=== Rows from a dataset ===

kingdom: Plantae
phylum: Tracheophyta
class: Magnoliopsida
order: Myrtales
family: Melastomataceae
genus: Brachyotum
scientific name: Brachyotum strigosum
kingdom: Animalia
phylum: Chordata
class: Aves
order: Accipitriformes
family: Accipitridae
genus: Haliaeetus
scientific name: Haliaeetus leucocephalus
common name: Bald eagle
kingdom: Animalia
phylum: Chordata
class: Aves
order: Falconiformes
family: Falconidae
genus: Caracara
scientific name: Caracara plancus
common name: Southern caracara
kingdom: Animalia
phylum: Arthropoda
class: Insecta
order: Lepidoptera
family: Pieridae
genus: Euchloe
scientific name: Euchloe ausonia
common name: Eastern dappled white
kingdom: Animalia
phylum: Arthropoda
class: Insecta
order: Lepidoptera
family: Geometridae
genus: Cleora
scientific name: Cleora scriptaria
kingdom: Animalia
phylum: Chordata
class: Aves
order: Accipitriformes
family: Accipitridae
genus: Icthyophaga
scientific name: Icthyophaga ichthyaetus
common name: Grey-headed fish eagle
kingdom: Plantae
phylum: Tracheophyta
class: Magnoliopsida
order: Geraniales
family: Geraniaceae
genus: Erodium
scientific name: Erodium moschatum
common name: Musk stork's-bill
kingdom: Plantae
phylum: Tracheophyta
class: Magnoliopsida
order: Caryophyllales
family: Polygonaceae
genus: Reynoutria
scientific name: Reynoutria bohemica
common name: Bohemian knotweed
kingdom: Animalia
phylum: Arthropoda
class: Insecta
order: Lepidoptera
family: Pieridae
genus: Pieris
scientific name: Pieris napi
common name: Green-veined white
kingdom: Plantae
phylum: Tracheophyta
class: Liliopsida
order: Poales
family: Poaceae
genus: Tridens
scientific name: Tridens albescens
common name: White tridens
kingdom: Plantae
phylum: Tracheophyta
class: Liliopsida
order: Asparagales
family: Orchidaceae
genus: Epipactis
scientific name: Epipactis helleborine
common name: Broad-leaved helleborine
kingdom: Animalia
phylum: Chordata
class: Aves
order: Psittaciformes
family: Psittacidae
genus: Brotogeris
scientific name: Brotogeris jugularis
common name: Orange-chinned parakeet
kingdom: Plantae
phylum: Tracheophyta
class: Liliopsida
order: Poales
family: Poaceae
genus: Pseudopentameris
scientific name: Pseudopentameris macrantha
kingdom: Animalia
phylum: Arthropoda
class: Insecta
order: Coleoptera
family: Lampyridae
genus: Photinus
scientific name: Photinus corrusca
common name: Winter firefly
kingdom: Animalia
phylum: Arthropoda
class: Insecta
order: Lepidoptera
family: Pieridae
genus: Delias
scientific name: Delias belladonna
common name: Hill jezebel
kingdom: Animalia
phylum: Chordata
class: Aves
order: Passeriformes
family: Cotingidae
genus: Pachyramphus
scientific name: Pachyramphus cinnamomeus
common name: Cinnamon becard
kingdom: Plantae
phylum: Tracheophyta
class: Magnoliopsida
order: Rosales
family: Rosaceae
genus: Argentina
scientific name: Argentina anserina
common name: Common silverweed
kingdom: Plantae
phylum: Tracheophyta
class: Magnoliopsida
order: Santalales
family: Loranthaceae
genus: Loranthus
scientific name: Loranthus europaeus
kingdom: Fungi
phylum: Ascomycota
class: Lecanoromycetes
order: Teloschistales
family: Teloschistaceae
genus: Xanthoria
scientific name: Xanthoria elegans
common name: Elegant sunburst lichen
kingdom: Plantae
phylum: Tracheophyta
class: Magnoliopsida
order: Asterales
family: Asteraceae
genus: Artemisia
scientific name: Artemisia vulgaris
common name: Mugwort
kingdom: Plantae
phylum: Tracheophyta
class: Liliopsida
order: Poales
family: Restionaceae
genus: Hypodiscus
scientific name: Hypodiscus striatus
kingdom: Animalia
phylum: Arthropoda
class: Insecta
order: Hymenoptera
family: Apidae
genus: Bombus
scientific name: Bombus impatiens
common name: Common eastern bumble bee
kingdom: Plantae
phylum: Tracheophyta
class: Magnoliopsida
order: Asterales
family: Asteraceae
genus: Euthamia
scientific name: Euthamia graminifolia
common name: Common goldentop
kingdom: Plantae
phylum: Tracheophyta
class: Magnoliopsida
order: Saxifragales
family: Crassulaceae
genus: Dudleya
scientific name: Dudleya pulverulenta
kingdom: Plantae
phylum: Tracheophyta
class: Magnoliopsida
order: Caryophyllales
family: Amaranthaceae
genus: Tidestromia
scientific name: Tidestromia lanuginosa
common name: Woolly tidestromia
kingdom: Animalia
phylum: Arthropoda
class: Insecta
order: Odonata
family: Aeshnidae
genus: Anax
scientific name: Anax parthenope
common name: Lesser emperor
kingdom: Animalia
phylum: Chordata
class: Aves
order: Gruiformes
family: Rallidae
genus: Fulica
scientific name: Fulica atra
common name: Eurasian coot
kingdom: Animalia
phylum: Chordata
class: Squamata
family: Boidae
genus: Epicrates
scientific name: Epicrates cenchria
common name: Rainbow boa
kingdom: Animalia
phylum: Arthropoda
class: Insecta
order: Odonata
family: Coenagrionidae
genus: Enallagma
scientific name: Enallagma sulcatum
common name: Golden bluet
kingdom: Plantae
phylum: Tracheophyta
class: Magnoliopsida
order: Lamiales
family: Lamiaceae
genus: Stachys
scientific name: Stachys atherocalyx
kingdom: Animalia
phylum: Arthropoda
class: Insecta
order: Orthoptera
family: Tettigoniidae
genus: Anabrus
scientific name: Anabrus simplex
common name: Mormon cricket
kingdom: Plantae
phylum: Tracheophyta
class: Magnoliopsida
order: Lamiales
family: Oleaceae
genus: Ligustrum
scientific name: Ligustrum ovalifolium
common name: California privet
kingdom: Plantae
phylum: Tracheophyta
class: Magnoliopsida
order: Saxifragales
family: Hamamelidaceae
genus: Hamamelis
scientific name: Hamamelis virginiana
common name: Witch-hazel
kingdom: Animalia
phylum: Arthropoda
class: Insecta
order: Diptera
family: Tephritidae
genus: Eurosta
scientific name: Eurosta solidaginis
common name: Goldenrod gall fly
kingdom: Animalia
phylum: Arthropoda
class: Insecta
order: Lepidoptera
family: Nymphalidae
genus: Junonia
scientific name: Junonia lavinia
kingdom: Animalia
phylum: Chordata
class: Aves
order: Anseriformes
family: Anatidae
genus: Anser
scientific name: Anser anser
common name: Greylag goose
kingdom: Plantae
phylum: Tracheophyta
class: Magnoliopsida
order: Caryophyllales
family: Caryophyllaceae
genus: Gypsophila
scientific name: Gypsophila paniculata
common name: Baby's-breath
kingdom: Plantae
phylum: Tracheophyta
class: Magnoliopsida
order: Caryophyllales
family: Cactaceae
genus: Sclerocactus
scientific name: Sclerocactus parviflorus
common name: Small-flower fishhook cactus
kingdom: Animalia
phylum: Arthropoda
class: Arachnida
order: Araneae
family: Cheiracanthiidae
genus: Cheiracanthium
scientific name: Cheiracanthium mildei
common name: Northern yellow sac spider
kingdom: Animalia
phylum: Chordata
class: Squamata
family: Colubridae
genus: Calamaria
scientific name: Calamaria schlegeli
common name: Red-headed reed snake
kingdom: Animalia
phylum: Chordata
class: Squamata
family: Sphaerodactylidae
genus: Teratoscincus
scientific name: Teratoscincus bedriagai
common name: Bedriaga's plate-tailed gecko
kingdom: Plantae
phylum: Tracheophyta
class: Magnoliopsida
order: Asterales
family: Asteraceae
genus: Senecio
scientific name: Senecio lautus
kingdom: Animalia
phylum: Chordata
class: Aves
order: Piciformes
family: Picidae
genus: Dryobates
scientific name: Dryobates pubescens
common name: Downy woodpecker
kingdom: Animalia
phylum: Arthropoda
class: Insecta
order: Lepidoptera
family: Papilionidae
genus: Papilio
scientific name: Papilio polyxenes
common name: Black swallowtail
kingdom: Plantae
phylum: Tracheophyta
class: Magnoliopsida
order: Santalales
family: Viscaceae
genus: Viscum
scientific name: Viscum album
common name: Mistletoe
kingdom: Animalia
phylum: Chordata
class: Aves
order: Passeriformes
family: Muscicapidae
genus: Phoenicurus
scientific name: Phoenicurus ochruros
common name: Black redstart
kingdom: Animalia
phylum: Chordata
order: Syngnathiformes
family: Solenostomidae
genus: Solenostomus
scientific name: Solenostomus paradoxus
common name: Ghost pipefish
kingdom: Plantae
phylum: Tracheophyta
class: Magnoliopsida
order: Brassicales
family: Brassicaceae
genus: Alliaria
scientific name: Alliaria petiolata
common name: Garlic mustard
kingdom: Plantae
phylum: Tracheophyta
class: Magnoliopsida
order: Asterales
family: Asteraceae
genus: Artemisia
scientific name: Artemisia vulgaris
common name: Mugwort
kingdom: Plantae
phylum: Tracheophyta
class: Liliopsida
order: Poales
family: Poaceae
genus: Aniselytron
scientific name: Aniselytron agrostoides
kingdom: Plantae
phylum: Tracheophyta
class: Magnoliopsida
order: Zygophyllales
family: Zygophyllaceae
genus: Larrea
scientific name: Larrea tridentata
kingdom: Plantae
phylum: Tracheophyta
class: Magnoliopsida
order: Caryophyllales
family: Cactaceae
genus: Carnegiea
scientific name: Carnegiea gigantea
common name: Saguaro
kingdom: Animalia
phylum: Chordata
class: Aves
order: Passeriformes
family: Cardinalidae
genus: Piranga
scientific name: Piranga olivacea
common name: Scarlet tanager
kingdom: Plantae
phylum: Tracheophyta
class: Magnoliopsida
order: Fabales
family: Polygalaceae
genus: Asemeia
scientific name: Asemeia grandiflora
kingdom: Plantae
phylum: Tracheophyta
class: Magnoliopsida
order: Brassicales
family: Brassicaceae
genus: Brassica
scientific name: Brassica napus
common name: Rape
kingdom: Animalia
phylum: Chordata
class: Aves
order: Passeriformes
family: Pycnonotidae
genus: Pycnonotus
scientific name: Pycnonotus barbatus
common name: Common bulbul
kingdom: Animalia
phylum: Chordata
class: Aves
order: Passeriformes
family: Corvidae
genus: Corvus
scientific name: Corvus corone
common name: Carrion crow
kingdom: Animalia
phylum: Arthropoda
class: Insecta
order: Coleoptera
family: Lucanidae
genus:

=== What this task involves ===
Copy out the rows starting at the line with "family: Tettigoniidae" and ending at the line with "scientific name: Hamamelis virginiana", swapping "common name" for "popular name" and leaving the rest as it is.

=== Output ===
family: Tettigoniidae
genus: Anabrus
scientific name: Anabrus simplex
popular name: Mormon cricket
kingdom: Plantae
phylum: Tracheophyta
class: Magnoliopsida
order: Lamiales
family: Oleaceae
genus: Ligustrum
scientific name: Ligustrum ovalifolium
popular name: California privet
kingdom: Plantae
phylum: Tracheophyta
class: Magnoliopsida
order: Saxifragales
family: Hamamelidaceae
genus: Hamamelis
scientific name: Hamamelis virginiana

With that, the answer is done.